Maar ik heb Denon (en hoe)

----------


## axs

> citaat:
> Hadden ze bij mij moeten proberen, kijke of ik die 9 jaar taekwondo, en kickboxen voor Jan L*L heb heb gedaan !!! Vast niet



Van diegene die met zo dingen beginnen te dreigen heb ik nog het minste schrik...

De groe(n)ten
Tom Manshoven

----------


## marcel

> citaat:
> De eigenaar van een lokaal cafe (die van die rommel ) zei steeds dattik niet heel de avond "agressieve" muziek moest draaien, maar wat afwisselender... met agressief de wat hardere housestylen bedoelend, maar of dat enig nut heeft weet ik niet.
> 
> -----------------------------
> Hohoho... wat kan ik hier neerzetten?



De muziek keuze van de DJ is naar mijn mening wel degelijk van invloed op het gedrag van bezoekers. Niet om mezelf nu zo op de borst te kloppen, maar in de ruim 10 jaar dat ik nu actief ben als DJ, op redelijk niveau, heb ik zelden of nooit grote problemen in de zaal meegemaakt, terwijl conculega's in de zelfde zalen zeer regelmatig met vechtpartijen te maken hebben/hadden.

De, in mijn ogen, fout die veel DJ's maken is dat ze te lang doorgaan met bepaalde stylen van muziek, omdat het zo aanslaat (begrijpelijk hoor, als je ergens succes mee hebt).
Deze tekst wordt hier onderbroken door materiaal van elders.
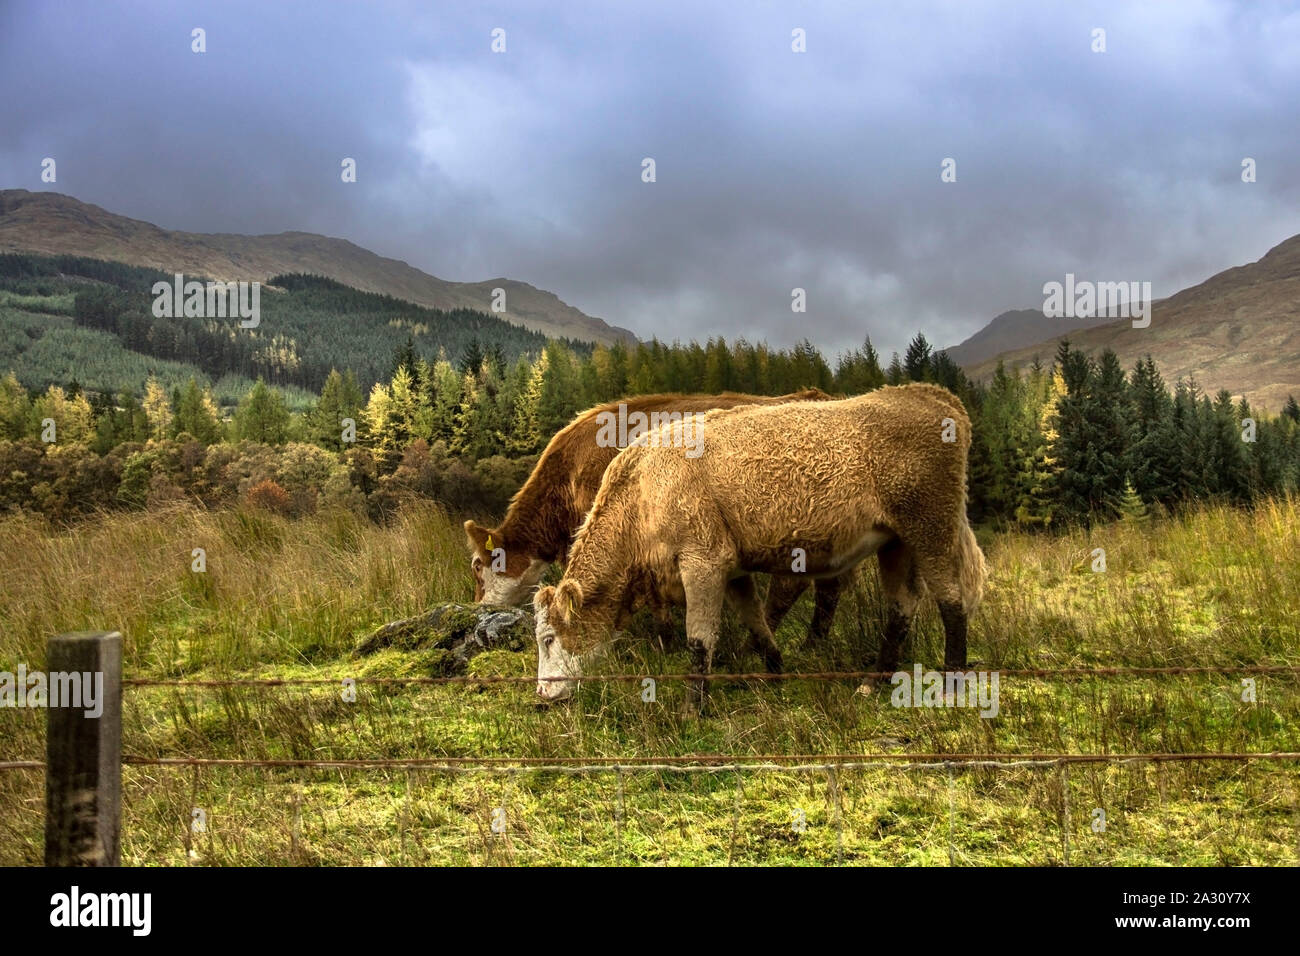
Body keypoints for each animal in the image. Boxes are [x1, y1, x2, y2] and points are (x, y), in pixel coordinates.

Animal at [465, 390, 842, 642]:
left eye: (478, 568)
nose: (476, 609)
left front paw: (662, 639)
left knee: (791, 585)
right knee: (829, 585)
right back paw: (815, 642)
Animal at [527, 382, 982, 712]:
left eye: (548, 638)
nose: (542, 695)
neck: (643, 489)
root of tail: (927, 392)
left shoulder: (702, 563)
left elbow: (700, 636)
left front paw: (694, 707)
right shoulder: (734, 570)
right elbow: (756, 622)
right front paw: (774, 671)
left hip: (931, 529)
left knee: (951, 600)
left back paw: (951, 683)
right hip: (897, 543)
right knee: (902, 605)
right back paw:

Met name de hardere house varianten en rock muziek zijn berucht als het om 'aggresief' gedrag gaat. Je kan als DJ een zaal ook tot over z'n kookpunt uit zijn of haar dak laten gaan, met alle gevolgen van dien. Het is dus zaak om te weten wanneer je de rem er op moet zetten denk ik. Ook krijg je bij te lange blokken in een bepaalde style irritatie bij bezoekers die net even van wat anders houden.

Natuurlijk, het ligt zeker niet alleen aan de DJ en z'n muziek keuze, maar het is zeker een belangrijke factor in het geheel.

Marcel


You don't need eyes to see, you need vision.

----------


## Mr Dj

2 Axs

Ik dreig er NOOIT mee, Is dan al te laat. 

Nee ff geen gein, de mensen die daarmee gaan dreigen op straat ofzo die hebben vaak 3x nix in hun mars. Iemand die echt aan taekwondo doet (voor langere tijd), krijgt er vooral veel zelfbeheersing van. Ik zal dan ook bijna NOOIT iemand iets doen..maar als het eenmaal te laat is tja dan... 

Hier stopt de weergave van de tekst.